* _Document_
---+---
Fauré - Deuxième Quintette avec piano opus 115 (1921)
Allegro moderato
Allegro vivo
Andante moderato
Allegro molto
L'anecdote, bien qu'apocryphe,
est révélatrice: lorsqu'il fut interrogé sur le lieu de composition de son très
beau Sixième Nocturne, Fauré aurait déclaré
en guise de réponse: «sous le tunnel du Simplon»; le cadre, on en conviendra,
est fort peu propice à l'inspiration. À l'opposé d'un Debussy esthète,
s'entourant des objets les plus précieux, amateur de rares estampes japonaises
et de mobilier raffiné*, fétiches nécessaires
à son élan créateur, Fauré, s'est toujours
accommodé, souvent par necessité professionnelle, des lieux les plus ordinaires
pour son travail. L'ascétisme de la dernière manière du compositeur n'en est
que plus fascinant. Le quintette, compte parmi les opus tardifs du compositeur,
cette troisième manière, d'une
extrême pureté, et témoignage en musique de la surdité alors presque totale du
vieil homme. D'une genèse longue et difficile, entrecoupée de périodes de
soucis physiques, ce Deuxième quintette avec piano n'en connut pas moins un succès immense lors de sa
création, et Fauré accrut encore une reconnaissance tardive mais considérable.
Les premières mesures du Quintette
opus 115 forment le début le plus magique
de tout l'oeuvre chambriste de Gabriel Fauré. Le premier thème, au souffle
puissant, est exposé en entrées successives, à l'alto, au violoncelle, puis aux
violons, sur un accompagnement régulier du piano. L'écriture harmonique, aux
effets de tuilage, produit un «fondu enchainé» d'accords qui, prenant la forme
d'un flux pianistique immuable, est pour beaucoup dans l'impression d'une
grande coulée de musique qu'évoquent déjà ces quelques mesures. La modalité,
que toujours affectionna Fauré, livre sans doute une des clés de cette
impression. Loin des tension/détente,
couple usé du système tonal, à la trop évidente directionnalité, le mode de la ici, polit le discours, adoucit les contours, dépose les fins de
phrases sur ce lit harmonique, ouvre des perspectives. Un motif secondaire plus
rythmique est ensuite exposé aux cordes seules avant le véritable second thème,
énoncé au piano seul, tout de secondes et septièmes pensives. Et si le développement,
s'ouvrant avec le premier thème, voit la houle du début faire son retour, le
second thème, particulièrement étendu, engourdit encore davantage les sens que
dans l'exposition: le mouvement entier, d'un grand pouvoir d'évocation, oscille
ainsi entre flux et reflux, par vagues successives. La réexposition, régulière,
voit toutefois le thème principal cette fois joué en homorythmie par les
cordes, et véritable nouveau départ de cette page grandiose.
---+---
* _Section des données_

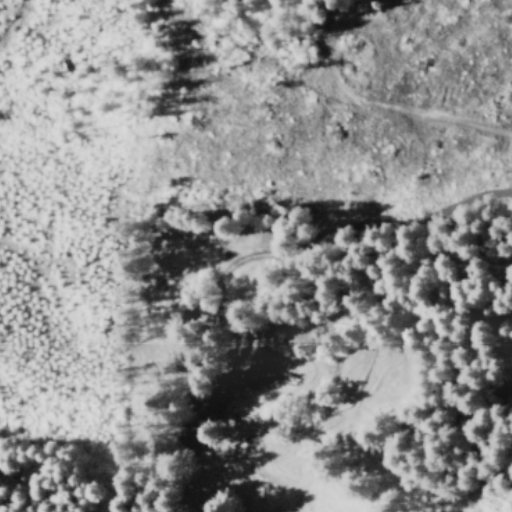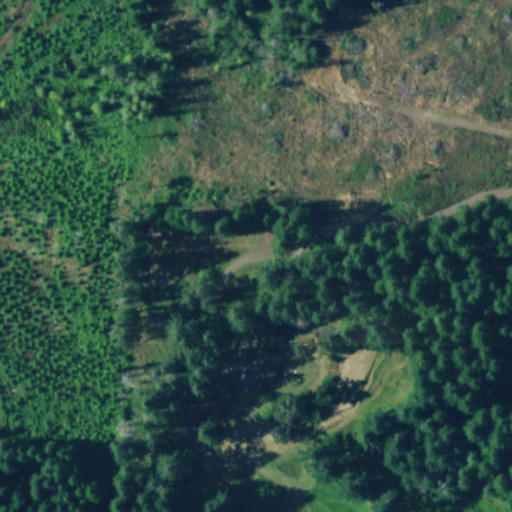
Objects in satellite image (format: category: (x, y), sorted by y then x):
building: (259, 367)
building: (190, 435)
---+---
* _Travail à effectuer_
**1)** Relevez les indications de mouvement qui figurent sous le titre du texte consacré au Deuxième Quintette de Fauré.
**2)** Traduisez en anglais la phrase suivante du texte sur le Deuxième Quintette de Fauré : « Les premières mesures du Quintette opus 115 forment le début le plus magique de tout l'oeuvre chambriste de Gabriel Fauré. »
**3)** Poursuivez la rédaction du texte sur le Deuxième Quintette de Fauré à partir de sa dernière phrase.

* _Résultats obtenus_
**1)**
Allegro moderato
Allegro vivo
Andante moderato
Allegro molto

**2)** The opening bars of the Quintet, Op. 115, form the most magical beginning in all of Gabriel Fauré's chamber music.

**3)**
Après la puissante affluence de
l'Allegro Moderato, le deuxième mouvement, Allegro Vivo prend la forme d'un scherzo ailé et vif-argent. Cet
essaim de doubles croches fusant du piano, ces pizzicati des cordes sont d'une vigueur de trait évidemment
mendelssohnienne; mais, égratignés de chromatismes et de tons entiers ils
finissent par évoquer bien plus Debussy que le compositeur du Songe: l'Étude pour les huit doigts précisément. Vient ensuite une valse, qui par effet de contraste, parait fragile
après ce fantasmagorique ballet. Réinstallant un semblant de tonalité après ce
bruissement quasi atonal elle
va tout du long s'imbriquer avec lui.
L'Andante Moderato, d'une
extraordinaire sérénité, dans son entier baigne dans des tonalités pastels et délavées.
Le mouvement, tel un dernier rivage au bord du silence, se laisse bien souvent
gagner par la tristesse, comme un regard jeté derrière soi. Structuré autour de
trois idées, cette Andante est
d'une rare complexité émotionnelle. La première, jouée deux fois aux cordes
seules, est d'un recueillement
presque religieux, proche en cela du dernier Beethoven. Une sinueuse mélodie
lui fait suite, exposée par tout le quintette: une marche harmonique à la
tierce mineure descendante, avant un motif plus tendre qui lui répond. Riches
en sortilèges harmoniques, l'écriture fauréenne engourdit déjà les sens en ces
mesures liminaires. D'une pudeur de sentiment toute fauréenne la troisième idée,
cantando, en forme de choral joué
au piano, fait briller les derniers feux du romantisme en ce premier quart de
XXème siècle… Ces accents de lyrisme contenu mais ardent, c'était déjà ceux de
la Pavane ou de certaines pages
du Requiem. Le mouvement, ensuite
fera alterner ces trois idées, dans des variations d'éclairages d'un fascinant
raffinement avant une coda, apaisée.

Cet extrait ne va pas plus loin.